Apple tree infected with fireblight

Fireblight is usually associated with pears but it can cause significant losses on certain susceptible apple varieties notably Gala and Egremont Russet, and on late flowering cider apple varieties Vilberie and Brown Snout.  Young apple trees are particularly susceptible.

The first obvious symptoms are dead blossomsor dark brown leaves hanging from a truss or branch.

  • These result from spring or summer infection of blossom.
  • The bark of diseased areas or branches (cankers) is dark-green or dark brown, often water soaked and with an indistinct margin between healthy and infected tissue.
  • Shoot infection on apple is characteristic.
  • Initially the tips wilt and droop without browning and at this stage golden droplets of bacterial ooze are often seen on the affected stem.
  • Later, leaves and stem become brown.
  • Symptoms also appear on fruit as brown irregular blotches, resembling bruises or sun scorch.
  • During warm humid weather, a glistening whitish/cream bacterial slime may ooze from affected shoots, branches and fruits.
  • In dry weather, ooze becomes desiccated and appears as a silvery film on affected surfaces.

The lifecycle and epidemiology involves the bacterium overwintering in orchard trees and in hedgerow hawthorn and susceptible ornamentals in adjacent gardens in bark tissue along the edges of cankers formed from previous year’s infections.  In spring these bacteria multiply and produce ooze.

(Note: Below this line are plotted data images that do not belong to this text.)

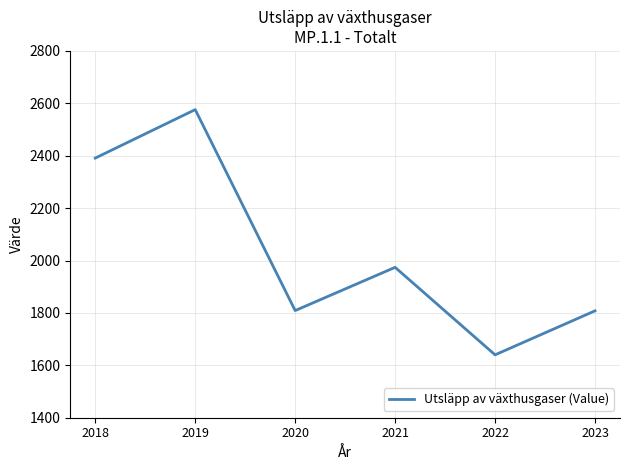

Read the value at 2020, to the nearest 100.

1800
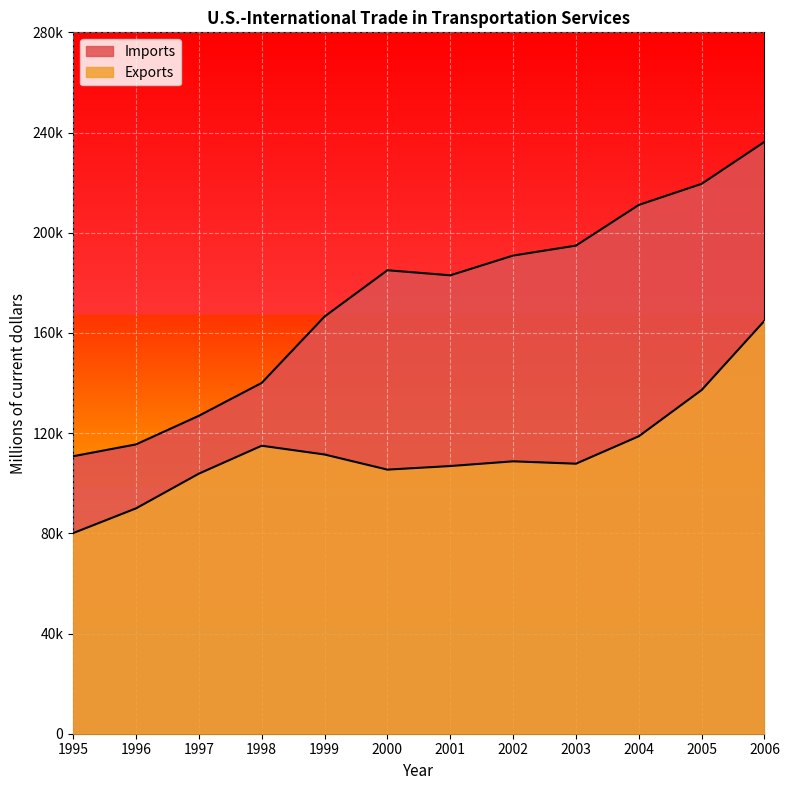

What are all the series names shown in the legend?

Imports, Exports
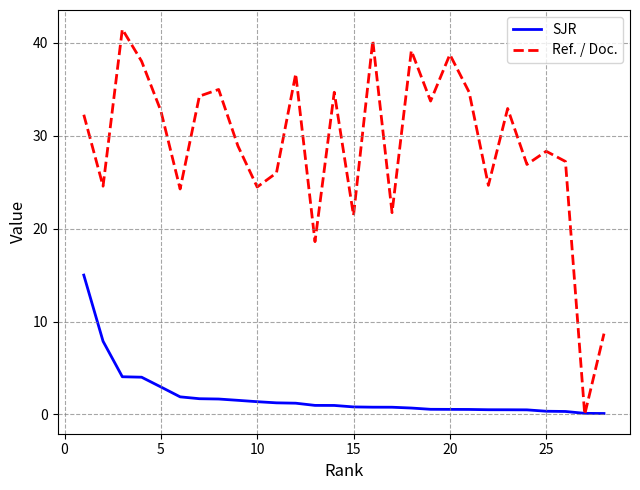

Which series has the widest spread of values?

Ref. / Doc.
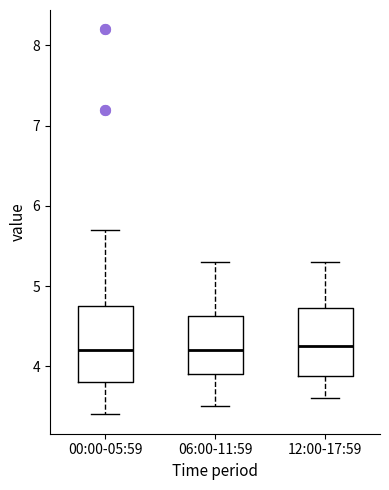

Reading left to right, read every box against the y-axis: the position of its median line, the range the box covers, and the ends of its whiskers. The values are not printed on the chart, so give them approximately, as read against the axis.

00:00-05:59: median 4.2, box 3.8 to 4.8, whiskers 3.4 to 5.7
06:00-11:59: median 4.2, box 3.9 to 4.6, whiskers 3.5 to 5.3
12:00-17:59: median 4.3, box 3.9 to 4.7, whiskers 3.6 to 5.3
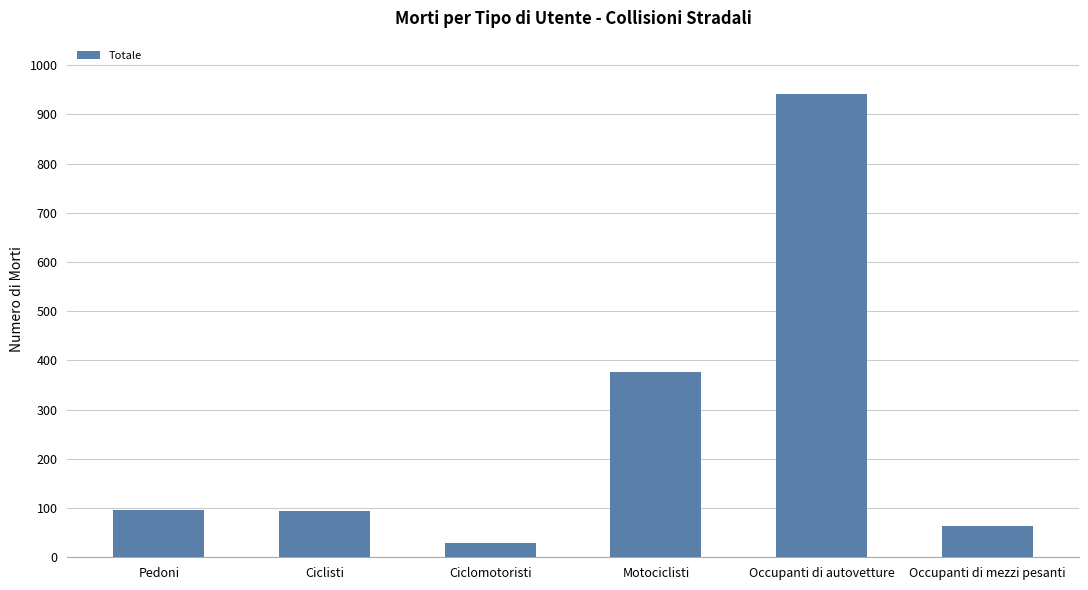

The value at Motociclisti is 114. True or false?

False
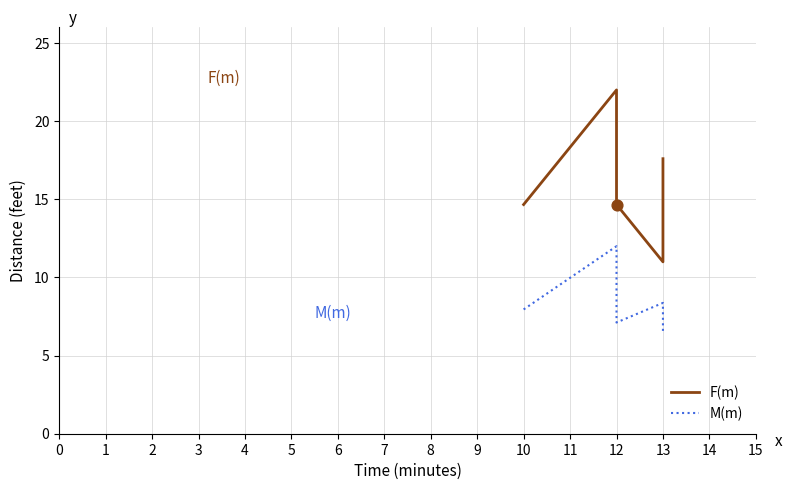

At how many categories does at least one series exceed 19?

1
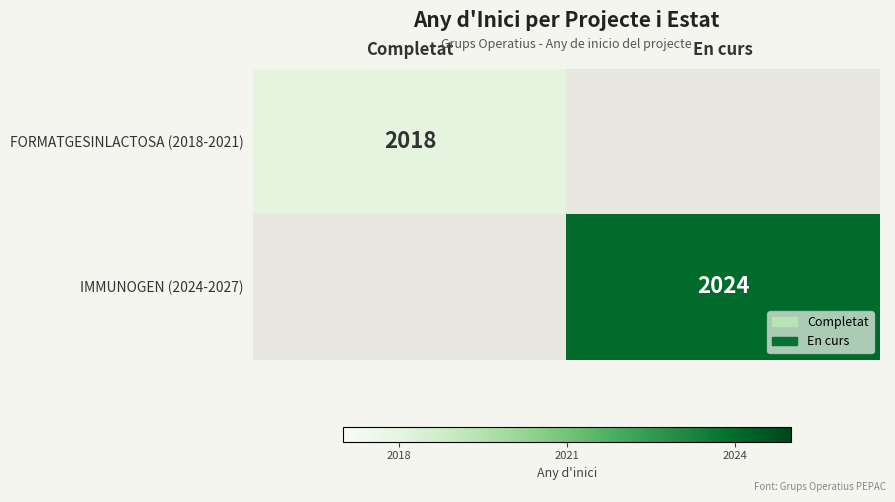

True or false: IMMUNOGEN (2024-2027) has a value of 2024 at En curs.

True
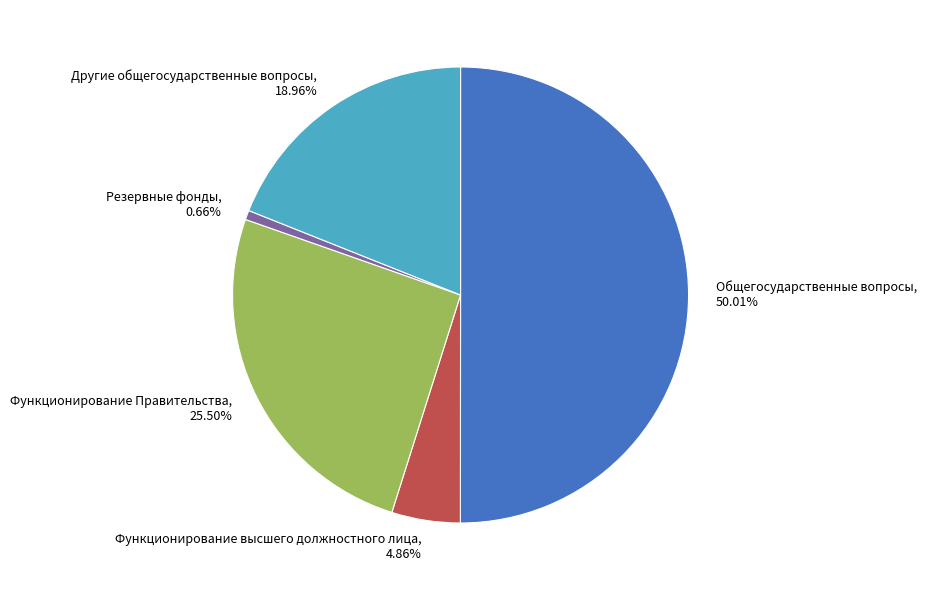

Which category has the smallest portion of the pie?

Резервные фонды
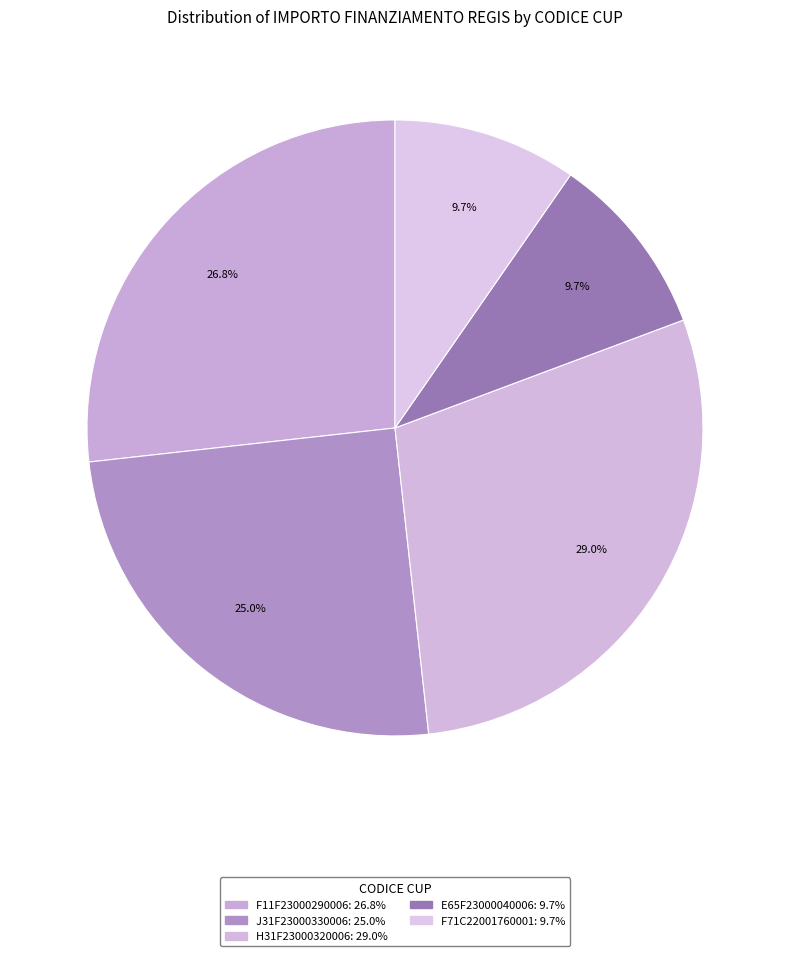

Count the number of slices in the pie.

5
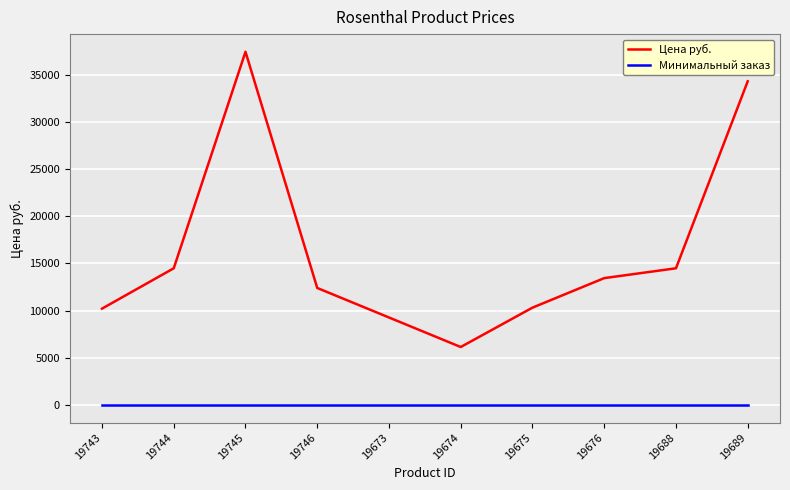

Which series changed the most between 19673 and 19688?

Цена руб.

In wet weather ooze spread by wind blown rain and insects infects flowers in spring or shoot tips.  E. amylovora can also invade via wounds (especially young shoots damaged by hail or wind) and natural openings such as nectathodes, hydathodes, lenticels, leaf scars. The bacteria then invade the tissues giving rise to typical symptoms.

Fireblight risk is greatest when temperatures exceed 18oC and there is rain. Disease development occurs between 5-30oC with an optimum temperature of 27oC.